Under IFRS 5, the results of the discontinued operation are included in the income statement under ‘Profit/loss from discontinued operation’ and the assets and liabilities of the discontinued operation are combined and displayed on a single line.

The net result for the year of the discontinued operation is a loss of EUR 22.9 million (EUR 4.5 million in 2008).
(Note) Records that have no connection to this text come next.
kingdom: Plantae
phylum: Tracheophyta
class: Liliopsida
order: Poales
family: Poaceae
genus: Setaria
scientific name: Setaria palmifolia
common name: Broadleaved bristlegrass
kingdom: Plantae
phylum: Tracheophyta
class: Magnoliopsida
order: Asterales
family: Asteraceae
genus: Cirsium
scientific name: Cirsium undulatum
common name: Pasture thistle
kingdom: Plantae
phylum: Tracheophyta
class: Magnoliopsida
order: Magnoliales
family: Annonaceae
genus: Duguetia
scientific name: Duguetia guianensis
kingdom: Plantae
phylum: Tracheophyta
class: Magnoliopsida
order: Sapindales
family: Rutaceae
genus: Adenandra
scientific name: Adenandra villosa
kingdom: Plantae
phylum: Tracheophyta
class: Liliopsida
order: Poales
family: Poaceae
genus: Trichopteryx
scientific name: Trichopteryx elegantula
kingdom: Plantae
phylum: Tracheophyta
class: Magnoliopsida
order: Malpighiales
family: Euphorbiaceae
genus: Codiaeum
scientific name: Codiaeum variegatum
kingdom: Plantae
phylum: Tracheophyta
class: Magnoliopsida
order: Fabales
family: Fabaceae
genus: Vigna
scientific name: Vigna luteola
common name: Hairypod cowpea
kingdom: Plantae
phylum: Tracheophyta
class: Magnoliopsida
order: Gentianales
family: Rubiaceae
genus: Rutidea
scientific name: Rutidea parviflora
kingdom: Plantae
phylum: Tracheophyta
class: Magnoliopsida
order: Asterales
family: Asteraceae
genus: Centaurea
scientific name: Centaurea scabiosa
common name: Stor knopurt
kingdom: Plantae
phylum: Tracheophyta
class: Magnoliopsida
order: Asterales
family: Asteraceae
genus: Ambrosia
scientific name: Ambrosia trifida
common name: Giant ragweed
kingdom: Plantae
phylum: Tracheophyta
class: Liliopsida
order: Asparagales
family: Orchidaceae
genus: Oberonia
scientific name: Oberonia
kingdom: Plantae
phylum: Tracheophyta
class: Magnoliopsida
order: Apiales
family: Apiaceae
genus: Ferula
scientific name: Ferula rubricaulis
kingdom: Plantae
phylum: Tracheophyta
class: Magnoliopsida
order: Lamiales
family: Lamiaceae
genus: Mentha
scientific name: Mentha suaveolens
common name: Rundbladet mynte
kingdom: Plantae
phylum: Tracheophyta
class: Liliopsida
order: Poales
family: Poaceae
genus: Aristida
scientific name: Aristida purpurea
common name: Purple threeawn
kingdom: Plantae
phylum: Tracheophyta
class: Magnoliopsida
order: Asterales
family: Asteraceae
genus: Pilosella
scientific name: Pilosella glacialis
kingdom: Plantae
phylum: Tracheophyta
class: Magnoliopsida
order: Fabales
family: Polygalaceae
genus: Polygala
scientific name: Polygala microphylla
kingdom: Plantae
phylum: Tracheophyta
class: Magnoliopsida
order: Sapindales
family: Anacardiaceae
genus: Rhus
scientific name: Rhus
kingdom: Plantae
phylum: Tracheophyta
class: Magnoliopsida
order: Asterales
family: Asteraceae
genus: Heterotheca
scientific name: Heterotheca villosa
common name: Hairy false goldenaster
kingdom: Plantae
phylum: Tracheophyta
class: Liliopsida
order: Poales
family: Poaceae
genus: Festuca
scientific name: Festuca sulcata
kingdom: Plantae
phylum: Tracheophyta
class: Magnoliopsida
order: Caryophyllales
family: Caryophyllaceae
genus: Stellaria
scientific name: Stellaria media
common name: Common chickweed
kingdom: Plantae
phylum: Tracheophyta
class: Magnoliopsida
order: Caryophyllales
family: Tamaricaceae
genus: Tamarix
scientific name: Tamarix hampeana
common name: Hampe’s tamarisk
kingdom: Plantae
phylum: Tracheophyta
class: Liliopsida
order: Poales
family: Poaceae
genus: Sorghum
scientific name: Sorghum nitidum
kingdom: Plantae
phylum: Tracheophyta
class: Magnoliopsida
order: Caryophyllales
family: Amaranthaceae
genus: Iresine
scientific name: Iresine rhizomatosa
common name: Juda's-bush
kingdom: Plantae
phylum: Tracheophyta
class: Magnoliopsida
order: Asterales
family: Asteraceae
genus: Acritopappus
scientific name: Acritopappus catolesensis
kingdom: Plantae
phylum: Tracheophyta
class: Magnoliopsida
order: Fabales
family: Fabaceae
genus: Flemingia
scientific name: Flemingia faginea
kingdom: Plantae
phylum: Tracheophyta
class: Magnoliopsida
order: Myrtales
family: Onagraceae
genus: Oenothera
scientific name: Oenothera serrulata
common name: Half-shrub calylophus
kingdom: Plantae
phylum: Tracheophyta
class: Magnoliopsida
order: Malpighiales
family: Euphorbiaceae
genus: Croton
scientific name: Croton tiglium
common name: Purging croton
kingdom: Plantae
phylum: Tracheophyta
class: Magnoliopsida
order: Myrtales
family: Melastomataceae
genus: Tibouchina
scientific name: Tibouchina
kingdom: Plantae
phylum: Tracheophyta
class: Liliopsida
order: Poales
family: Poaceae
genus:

The 2009 loss consists of the operating loss for the year of EUR 5.8 million and the loss resulting from the sale of the business of EUR 17.1 million.

The sales price is determined by several factors including the losses recorded by the automation activity in past years (EUR 4.5 million in 2008, EUR 5.8 million in 2009), the expenditure needed to bring the company back to health and the fact that the net assets include goodwill of EUR 4 million, which IFRS rules required in any case to be written off in the second half of 2009. The non-recurrent non-cash loss is a logical consequence of all this.

2. Continued operation – Contract Manufacturing

The continued operation is the entire contract manufacturing business. This activity saw its turnover decrease by 27 percent compared with 2008. This decrease is entirely attributable to the general economic downturn. We see this decline across almost all customers and all sectors. A positive factor, however, is that the activity succeeded in 2009 in acquiring several important new customers. With the resumption of the economy this will surely have a positive impact on the company’s earnings.

The net result from continued operation was a loss of EUR 3.1 million compared with a profit of EUR 4.8 million in 2008. The net result for 2009 has been influenced by the strong sales downturn and the restructuring carried out, consisting of a staff reduction (cost EUR 0.7 million) and the closure of the plant in Slovakia (EUR 0.4 million).

Due to the discontinuation of the automation activity in 2009, the continued operation is required under IFRS 5 to present in the income statement all costs to be paid in the future by the continued operation. This means that in the 2009 results, the contract manufacturing activity (continued operation) has had to pick up EUR 1 million of financing costs which were previously costs of the automation activity.

The order book of the activity was EUR 55.0 million at the end of the year compared with EUR 56.8 at the end of the 3rd quarter and EUR 53.5 million at the end of 2008.

IPTE Group changes name to Connect Group

With the transfer of the automation division, IPTE’s remaining contract manufacturing division will continue, as from the date of transfer, as the sole publicly traded entity. IPTE Group is proposing to its shareholders to change its name to Connect Group. This name change will be decided at the Extraordinary General Shareholders Meeting on March 2, 2010.

Strengthening of equity

The group will strengthen the balance sheet structure in spring 2010 by issuing a subordinated convertible bond in a minimum amount of EUR 2 million and a maximum amount of EUR 5 million. The following conditions will apply: suspension of general preferential rights, a minimum investment of EUR 50,000, a term of 6 years, an interest rate of 6 percent payable semi-annually, and a twice-yearly conversion option (following publication of annual and half-yearly figures). The bonds will be convertible at the lower of (i) 70% of the average highest independent bid price for a Connect Group share, in the central order book of Euronext, over the last 30 trading days preceding the date of exercise and (ii) EUR 2. A number of shareholders have already pledged an amount of at least EUR 2 million.

The issuing arrangements are currently submitted to the CBFA for approval. After approval by the CBFA the subscription period will be opened. The company expects that the borrowing will be finally concluded and approved by shareholders at the General Meeting to be held on 27 April 2010.